Jon Jones has had a rough road, and he admits he has a lot of regrets over the things he's done in the past. His behavior has inflicted harm on peers, family, friends, and training partners; and especially on Jessie Moses, his fiancé who, according to Jones, has had to, "put up with my shit for years."
Even during Jon Jones' incredible rise through the MMA world, he says he was a struggling "addict," a word that the fighter uses to describe his former behavior.
"One thing people don’t realize is that you can be a drug addict even if you are a stoner," he told MMAJunkie.com. "If you are waking up every day and smoking, smoking before you eat, smoking before you train, smoke before you sleep, smoking before you watch a movie, smoking before your study session, you are an addict. It doesn’t have to be a hard drug to be an addict."
It's a rationalization that's very real to Jones and that he takes seriously. He also thinks other should do:
If you’re spending lots of money on it and all your friends are people who do it as well and you don’t really associate with people who are completely sober, then, yeah, you are an addict. I think that’s why people have these issues with marijuana, because they don’t really consider it a drug.
But a new Jon Jones is emerging. A clean and sober Jones. The first step was to kick the habit. The habit that started for Jones in high school. It continued through college and was occurring during his entire professional MMA career:
It was literally what I would do in between fights. I was just sitting, enjoying life and thinking that I was a hippie. I didn’t feel I was hurting anyone else, didn’t feel I was being a bad person.
Instead of becoming the lovable hippie, the excessive use led to Jones actually retreating into a world of negativity:
It became who I enjoyed being. I thought I was preserving myself from all the negatives and evil of the world. I would pop out of my cave for fights.
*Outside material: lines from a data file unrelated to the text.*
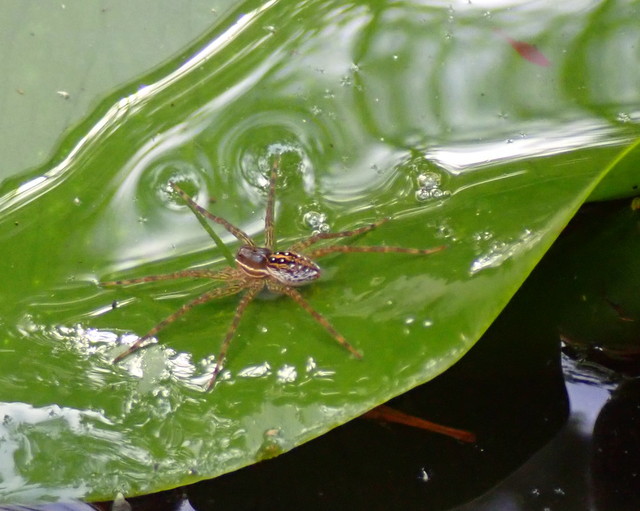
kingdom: Animalia
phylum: Arthropoda
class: Arachnida
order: Araneae
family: Pisauridae
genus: Dolomedes
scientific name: Dolomedes triton
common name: Six-spotted fishing spider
It was this world of negativity that led to his various run ins with the law. In 2012, Jones crashed into a pole while under the influence. In 2015, before UFC 182, he failed a cocaine test. Later that year, he was involved in a felony hit-and-run where a pregnant woman was injured.
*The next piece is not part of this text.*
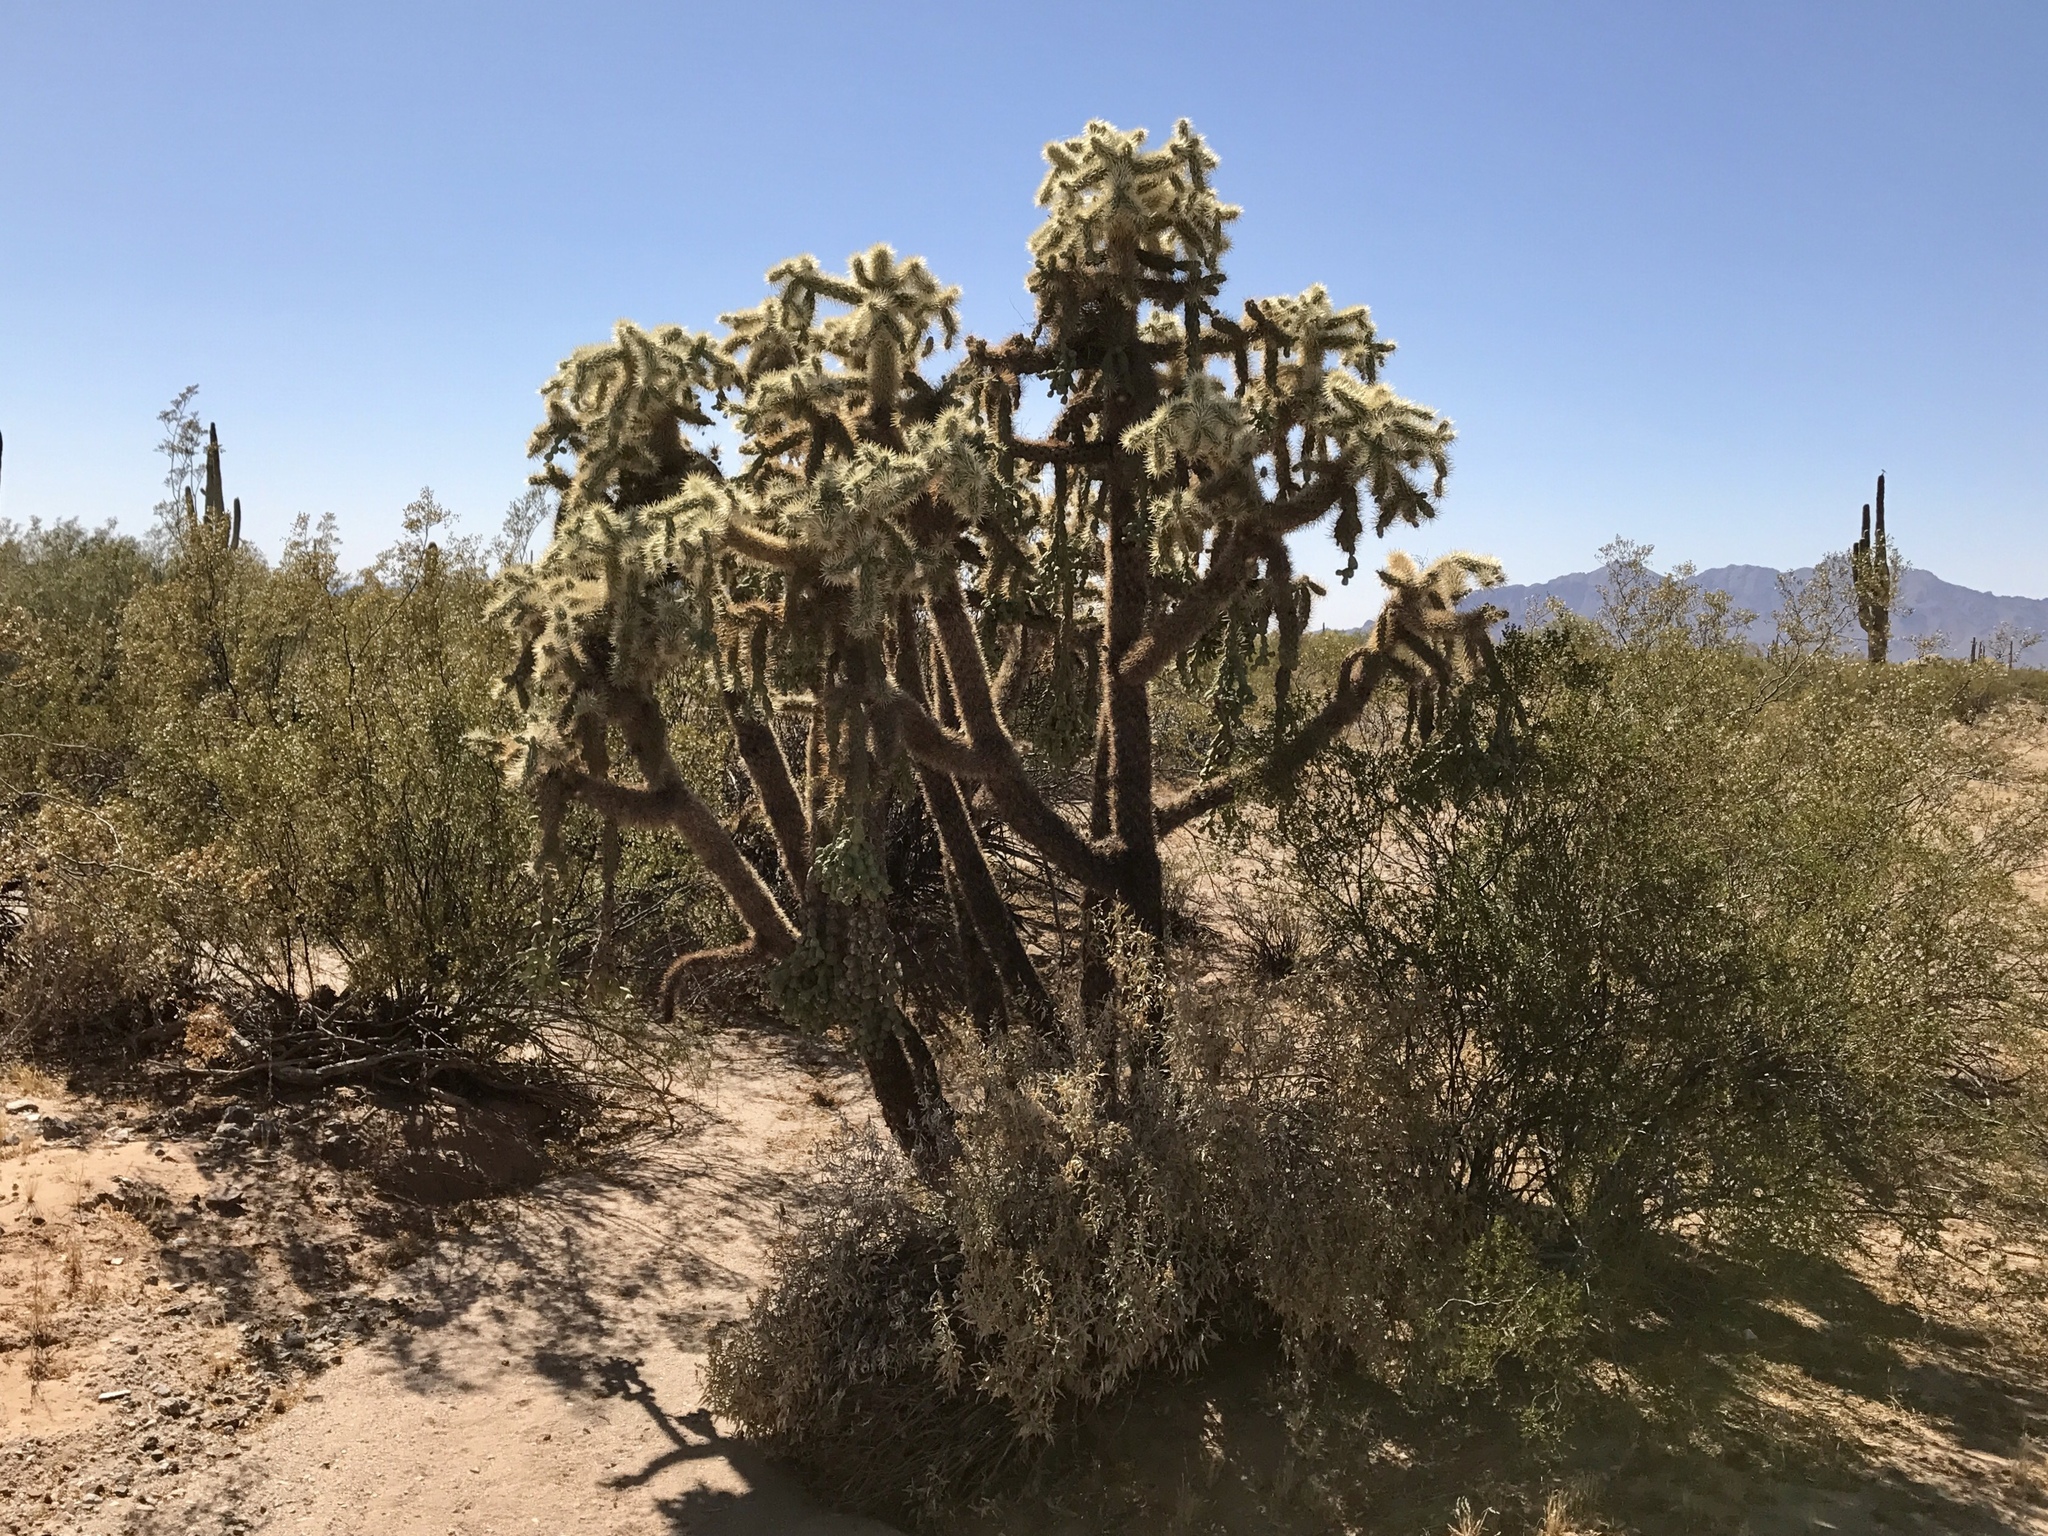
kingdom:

He pleaded guilty and was sentenced to 18 months probation and community service.
To add insult to injury, he was placed on suspension by the UFC and stripped of his light heavyweight title.
it was a title that, despite all of the troubles, he has won almost flawlessly. His only loss in 16 fights came from a disqualification for throwing illegal elbows, a disqualification that UFC president Dana White has publicly NOT supported. Despite all of the weed use and the troubles with the law, he's yet to face a defeat on the same scale as superstars like Ronda Rousey and Conor McGregor have.
He's never been knocked out or submitted inside the Octagon. It's a track record that he plans to continue when he faces Ovince Saint Preux at UFC 197 this Saturday.
Jones admits his failures, but isn't humble when it comes to his natural abilities and work ethic:
You can’t question whether I’m a (natural) athlete. Despite being a bit of a knucklehead, I have a great mind for this game. Even though I have bad qualities in my personal life, as an athlete I can turn it on. I will get out there and train harder than anyone, five times a day sometimes. You have to be a special person to do that — like special forces, military maybe. You find a way to get to practice and do it one more time.
It's this type of mental toughness that makes him such a unequivocal force in the Octagon. It's also this mental toughness that allows him to open up and admit to his past mistakes.
Jones knows that the tough road is over, but the end is clearer than it ever has been thanks to his sobriety:
I feel like I am having a come-to-Jesus moment right now. This is real stuff, and I feel so free talking about it now. A rough beginning doesn’t have to mean there is a rough end. I’m ready to be the best me I can be.